Whenever we demand laissez-faire, the cutting of red tape, the letting of a thousand flowers bloom, we are saying: “this is a strong-link problem; we must promote the good!”
When we get this right, we fill the world with good things and rid the world of bad things. When we don’t, we end up stunting science for a generation. Or we end up eating a lot of asparagus beetles.
I originally heard these terms on this podcast discussing this book.
A great article, but it starts with a wrong premise. Not all problems are either weak or strong-link problems. Some problems are "average level problems". That's where there is value in lifting the average quality. I think science is both a strong-link problem and an average-level problem. Science is a strong-link problem when you want large leaps forward in understanding of the world. That's the focus of the article. But in today's society science is also used to answer lots of small empirical questions in many different fields. It actually matters a great deal that the quality of that research is reasonably good. Its not quite a weak-link problem (although it is good to avoid outright frauds). I use research papers all the time for my work. It matters that the methods, data and theories get better and more rigorous over time. It also matters that scientific findings in the aggregate are trustwordy when they are used to guide important decisions.
I don't think my field is unique. A good friend of mine who is a doctor is constantly complaining that some of the research used to justify the prescription of some very common drugs is actually quite weak. Interestingly enough there are hundreds of papers and dozens of metastudies on those particular drugs, but still large uncertainties that could be solved with the right research design. This is something that really matters!
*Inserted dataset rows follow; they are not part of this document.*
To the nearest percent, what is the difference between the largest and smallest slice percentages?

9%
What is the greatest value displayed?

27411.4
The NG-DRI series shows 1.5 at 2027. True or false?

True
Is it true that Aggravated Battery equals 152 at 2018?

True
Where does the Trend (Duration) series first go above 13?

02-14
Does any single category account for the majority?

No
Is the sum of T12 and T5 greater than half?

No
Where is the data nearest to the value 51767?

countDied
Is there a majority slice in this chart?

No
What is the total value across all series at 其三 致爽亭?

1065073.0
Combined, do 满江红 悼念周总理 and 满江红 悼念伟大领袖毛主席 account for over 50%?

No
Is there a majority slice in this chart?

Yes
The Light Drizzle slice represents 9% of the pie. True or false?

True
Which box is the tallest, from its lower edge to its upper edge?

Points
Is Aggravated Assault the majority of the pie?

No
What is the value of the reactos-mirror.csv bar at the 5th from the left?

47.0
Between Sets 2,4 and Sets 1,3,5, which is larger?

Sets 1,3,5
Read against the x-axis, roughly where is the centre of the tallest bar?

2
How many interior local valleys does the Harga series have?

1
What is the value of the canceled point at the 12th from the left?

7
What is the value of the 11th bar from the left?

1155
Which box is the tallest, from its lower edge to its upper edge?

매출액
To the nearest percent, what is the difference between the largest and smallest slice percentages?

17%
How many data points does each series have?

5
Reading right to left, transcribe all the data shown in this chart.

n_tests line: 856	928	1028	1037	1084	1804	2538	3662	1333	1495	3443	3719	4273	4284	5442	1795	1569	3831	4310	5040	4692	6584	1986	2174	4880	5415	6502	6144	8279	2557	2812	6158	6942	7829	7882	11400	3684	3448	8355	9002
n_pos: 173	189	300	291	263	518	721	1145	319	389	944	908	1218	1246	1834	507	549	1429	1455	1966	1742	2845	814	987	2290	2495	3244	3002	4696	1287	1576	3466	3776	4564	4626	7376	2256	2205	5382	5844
I don't think that this detracts from the overall point that the organisation of science today is broken. Whilst there certainly is constant improvement in some qualitative aspects, it seems to me that academia doesn't value the kind of rigorous and slightly boring empirical work that is actually usefull here and now. When I use empirical findings from research in my work, it is usually not what's the main focus of the papers. The main focus is usually some shiny new "advance" in the theory that often doesn't amount to much, but is the reason the paper gets published in a top journal. As a practitioner I would easily trade that for some more and better data. But assembeling data is hard and pretty unglamorous.
Love this framing. I think of different sports to explain the concept - basketball tends towards strong link (your team will go as far as Lebron James takes you) vs. soccer as weak link (It's great to have Messi on your team but if your goalie sucks it's not going to matter).